I'm having problems validating also, and would really like to know something - My base strings match up exactly when using the Oauth Tool, or at least they appear to. Is it possible that, although they are showing the same characters, they could still be different through character type?

Other than that, I have no clue why it's not validating. I've been using code that seems to work for most people here:

$this_url = strtolower('http://www.mydomain.com/index.php');
$myspace_secret="xxxxx"; //your myspace secret key    

$opensocial_viewer_id=$_GET[opensocial_viewer_id];
$oauth_signature=$_GET[oauth_signature];    
 
// check the sigs and make sure its  the real deal
$remote_signature = $_GET['oauth_signature'];
unset($_GET['oauth_signature']);
ksort($_GET);
$url_me=urlencode($this_url);
$g_me=urlencode(http_build_query($_GET));
$base_string = "GET&$url_me&$g_me";
$secret = $myspace_secret."&";
$local_signature = base64_encode(hash_hmac("sha1", $base_string, $secret, TRUE));

if ($remote_signature == "$local_signature"){
  echo 'success';
  }

 I've tried several different codes also, still with no luck. Anyone have any ideas?

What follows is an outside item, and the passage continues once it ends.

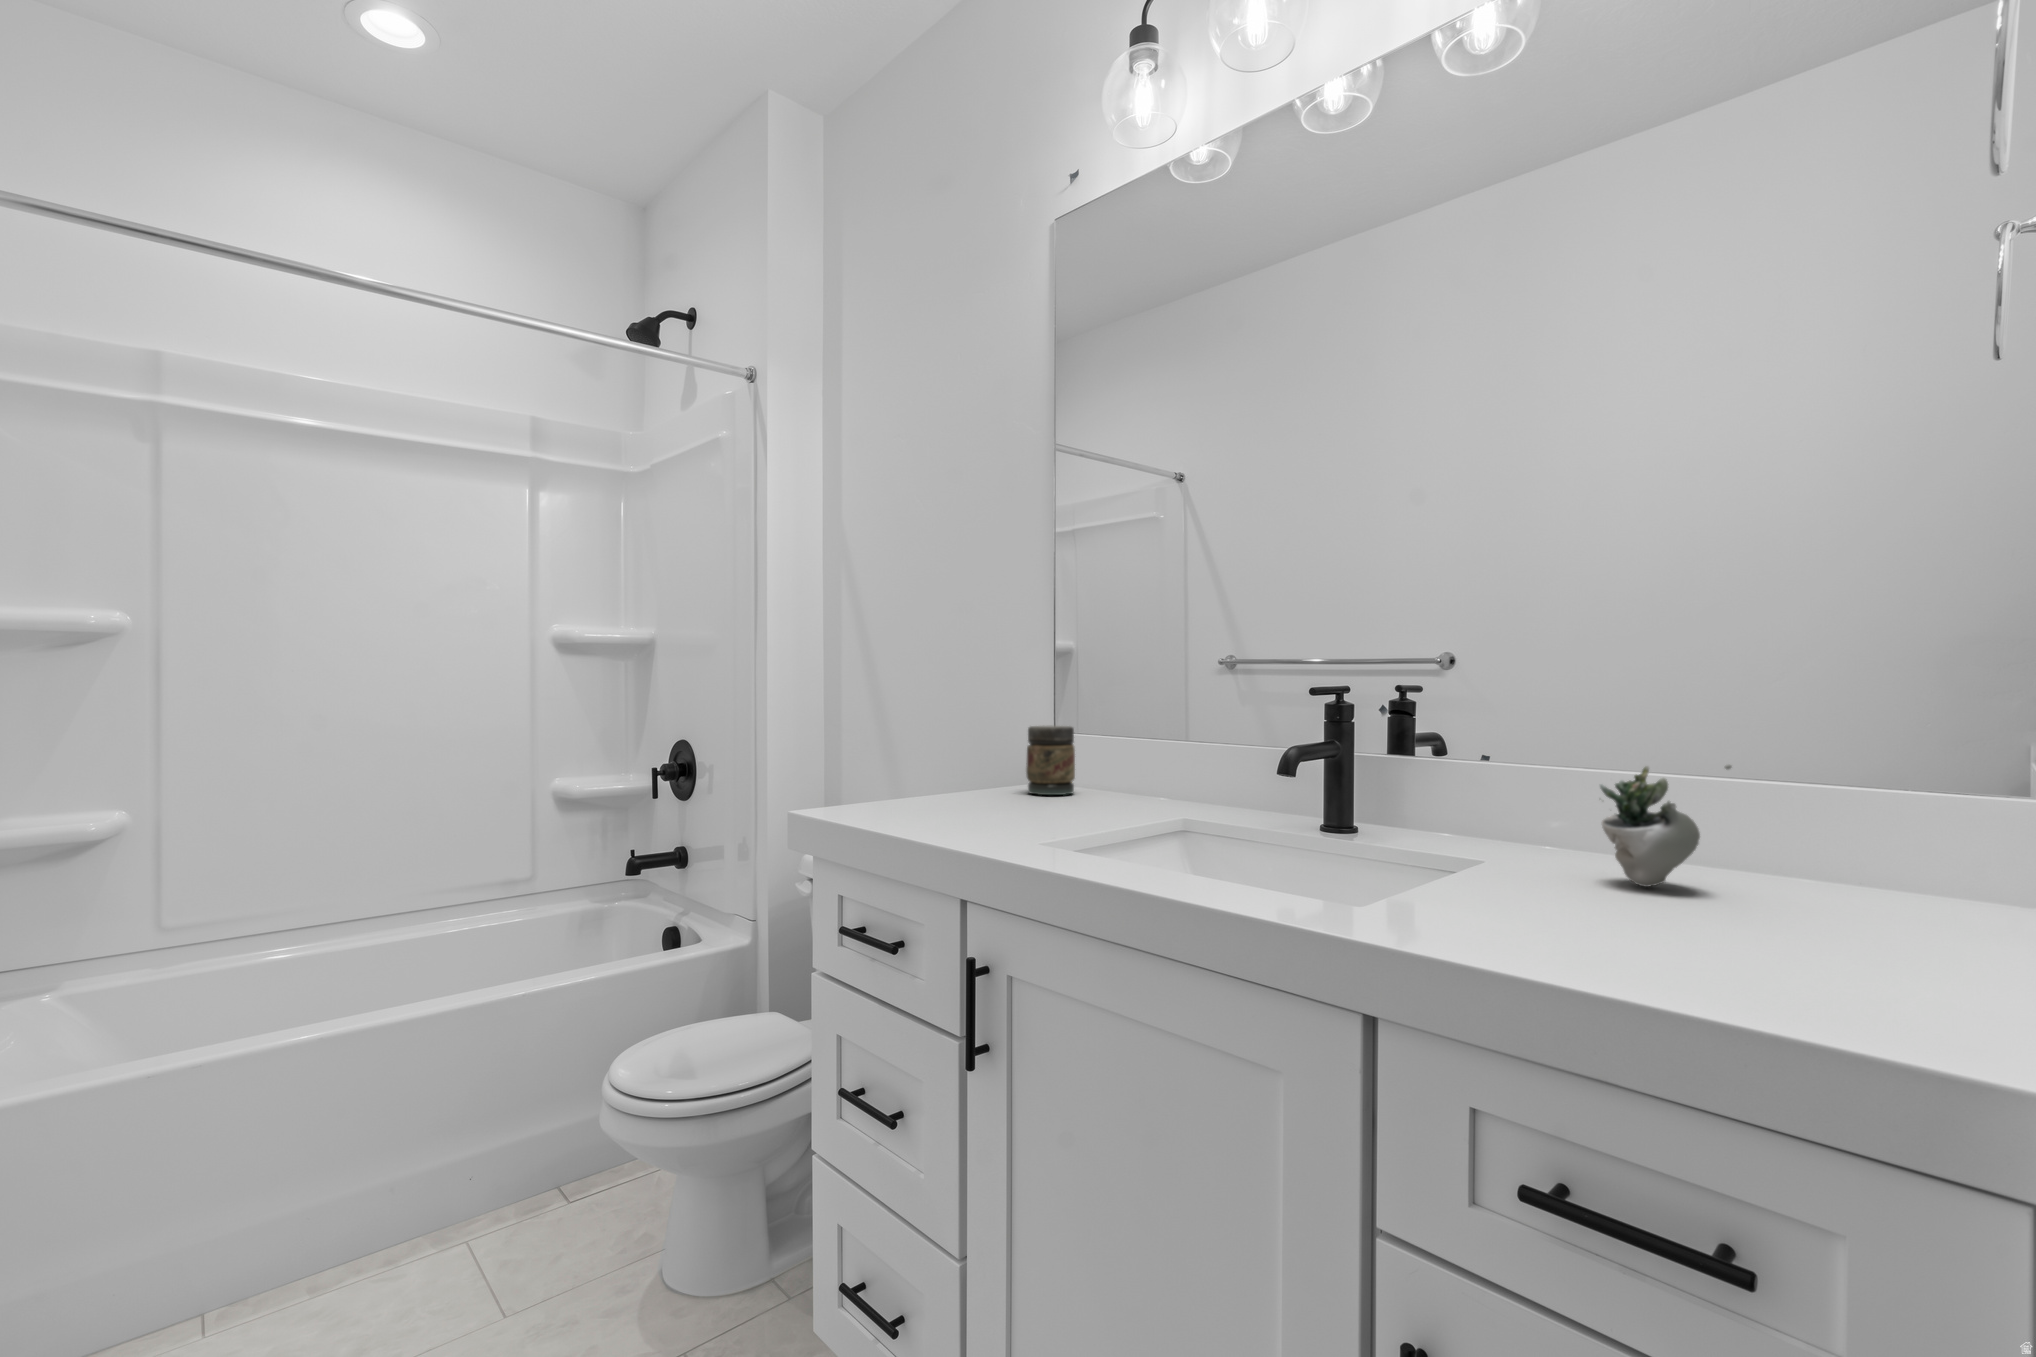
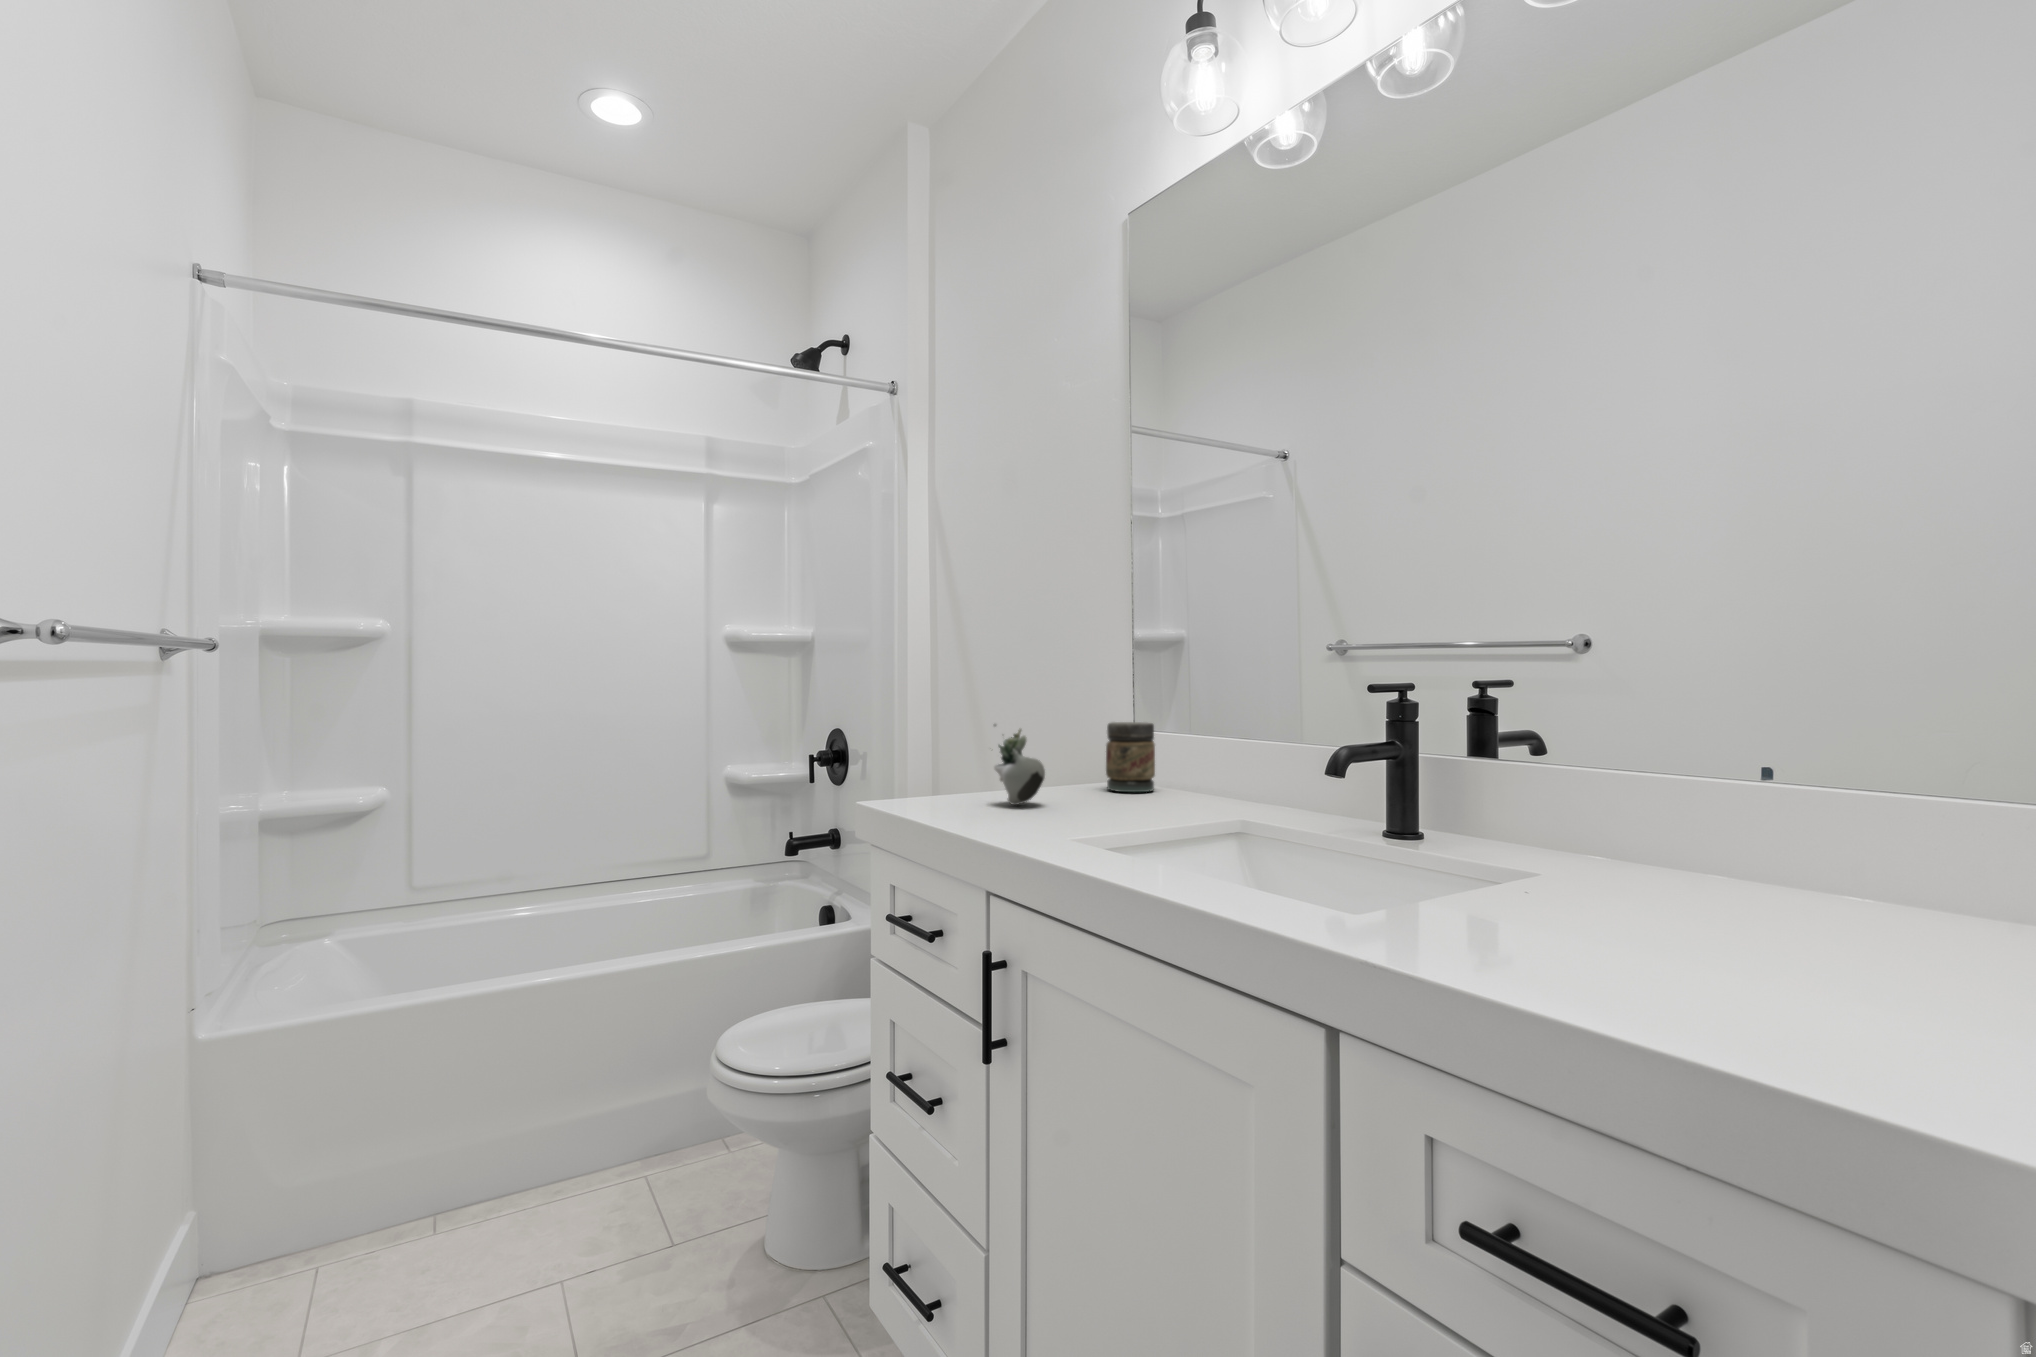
succulent plant: present [1600,764,1731,887] -> present [994,724,1045,805]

 add the code that I pasted above and it should work... the $_GET[''] = ''; bit

Drums:

 add the code that I pasted above and it should work... the $_GET[''] = ''; bit

Thanks for your reply, but I actually did add that too and still no luck.

Also, it may help to know that my local signature always looks something like this:

peAkjKCO+0ipeD+/tvvMUMiG0XI=

It always has addition signs in it and an equal sign at the end, while the remote (correct) signature looks like this:

2Q94Xbl/OSVuzUBH33UCF55onUw

Everytime it's been like this, any more ideas? Thanks! 

I got it! What was screwing it up was the & needed to be '&' in the code. The base strings looked exactly the same, even though they weren't because of this. Also, the equal sign is just appended at the end of the sig, for which you append one on the remote sig before comparision - simple.

Hope this helps for anyone else! 

Here's what I'm using which was based on something someone else posted a while ago. I wish I could remember who it was.

It pretty much works unless there's strange charaters in the query string like punctuation marks.

Note that it only requires the secret key. Not the consumer key or any tokens. I've been thinking of getting a better version using OAuth libraries, but its good enough for now.

function validateSig() {
 global $appsecret, $_GET, $_SERVER;
 $isvalid = false;
  $remote_signature = $_GET['oauth_signature'];
  $url = strtolower($_SERVER["SCRIPT_URI"]);
  unset($_GET['oauth_signature']);
  ksort($_GET);
  $base_string = 'GET&'.urlencode($url).'&'.urlencode(http_build_query($_GET));
  $local_signature = base64_encode(hash_hmac("sha1", $base_string, $appsecret.'&', TRUE));
  if ($remote_signature == $local_signature) $isvalid = true;
 return $isvalid;
}

I have very stupid question :)  I haven't at my web hosting $_SERVER["SCRIPT_URI"], what else variable I can to use?